## begin DATASET ENTRIES

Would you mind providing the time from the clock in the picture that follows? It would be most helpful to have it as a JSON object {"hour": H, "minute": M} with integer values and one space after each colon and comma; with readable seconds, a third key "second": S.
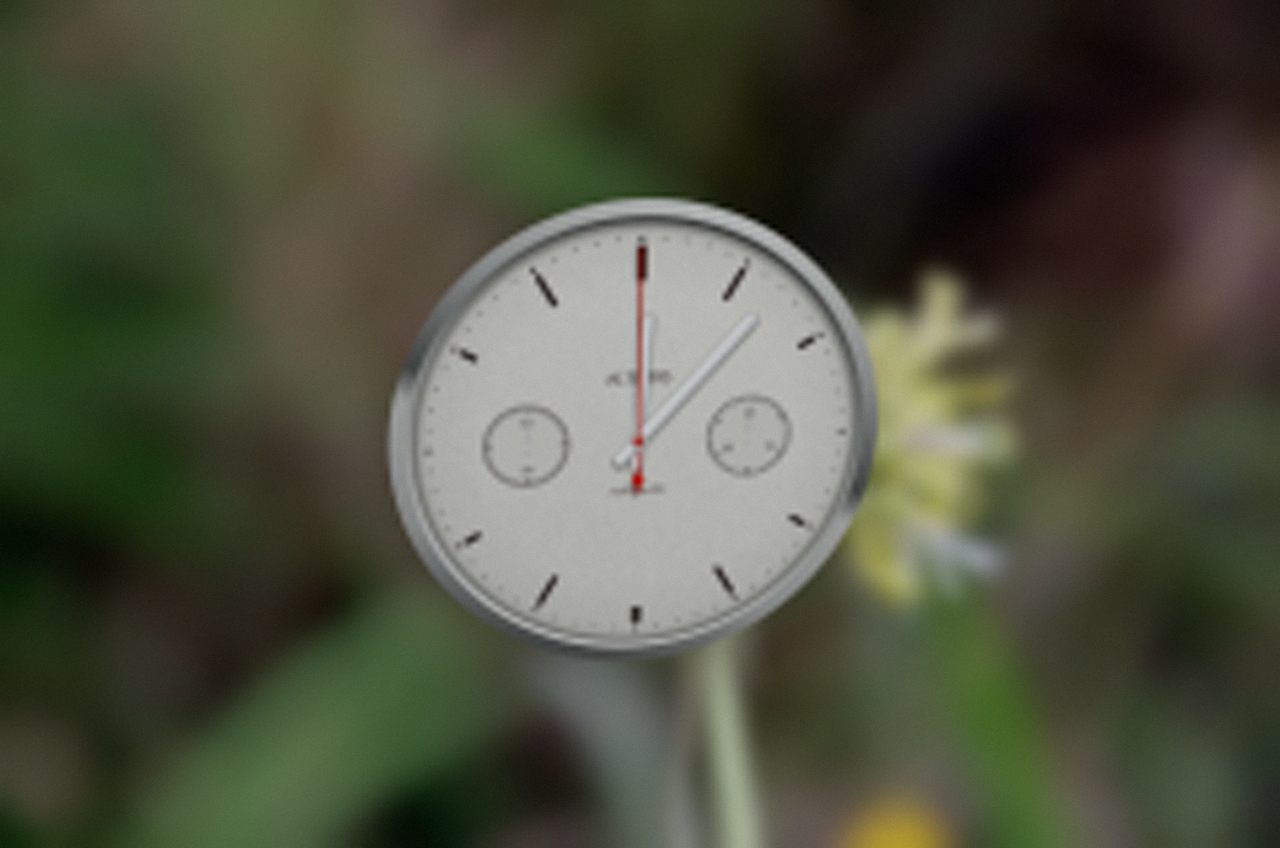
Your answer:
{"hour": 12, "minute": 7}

## end DATASET ENTRIES
## begin DATASET ENTRIES

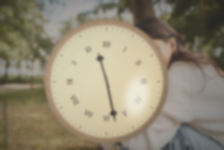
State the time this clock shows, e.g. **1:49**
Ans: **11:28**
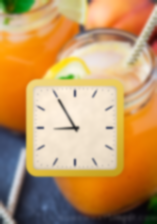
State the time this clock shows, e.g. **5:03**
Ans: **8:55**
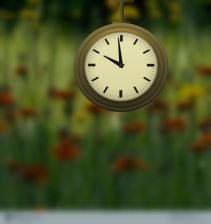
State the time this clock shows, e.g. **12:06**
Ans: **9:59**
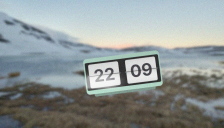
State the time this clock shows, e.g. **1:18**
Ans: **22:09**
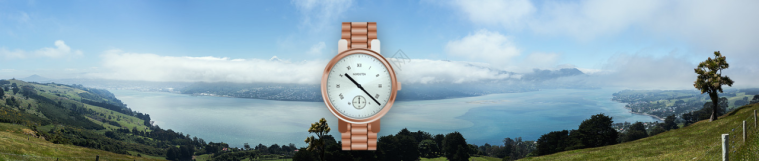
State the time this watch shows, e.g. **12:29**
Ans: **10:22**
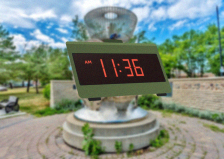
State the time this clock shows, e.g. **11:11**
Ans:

## end DATASET ENTRIES
## begin DATASET ENTRIES

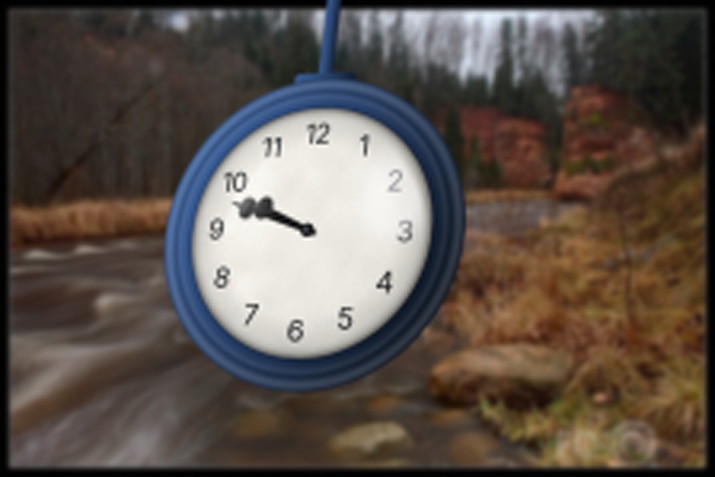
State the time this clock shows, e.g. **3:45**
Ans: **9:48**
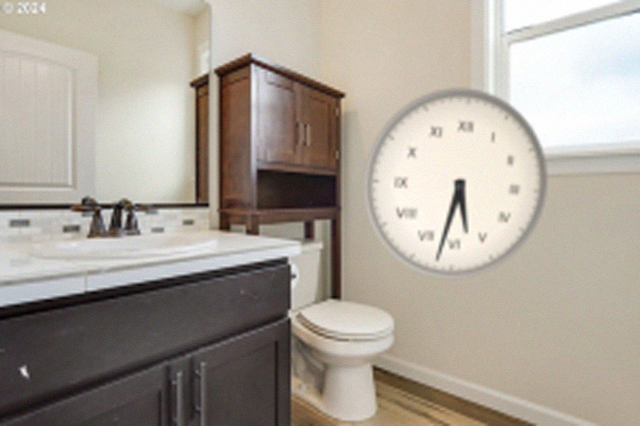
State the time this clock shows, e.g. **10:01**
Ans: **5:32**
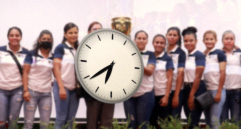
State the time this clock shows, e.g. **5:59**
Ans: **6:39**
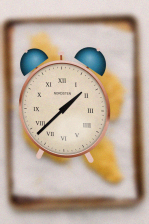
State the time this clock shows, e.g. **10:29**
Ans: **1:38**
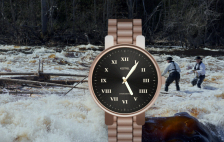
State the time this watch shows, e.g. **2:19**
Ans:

## end DATASET ENTRIES

#### SHORT PROBLEM:
Recast the records from the line with "State the time this clock shows, e.g. **12:06**" up to and including the line with "Ans: **10:22**" as a JSON list of strings, one string per line. Leave out blank lines and the pictures.

#### SOLUTION FOR THIS EXERCISE:
[
  "State the time this clock shows, e.g. **12:06**",
  "Ans: **9:59**",
  "State the time this clock shows, e.g. **1:18**",
  "Ans: **22:09**",
  "State the time this watch shows, e.g. **12:29**",
  "Ans: **10:22**"
]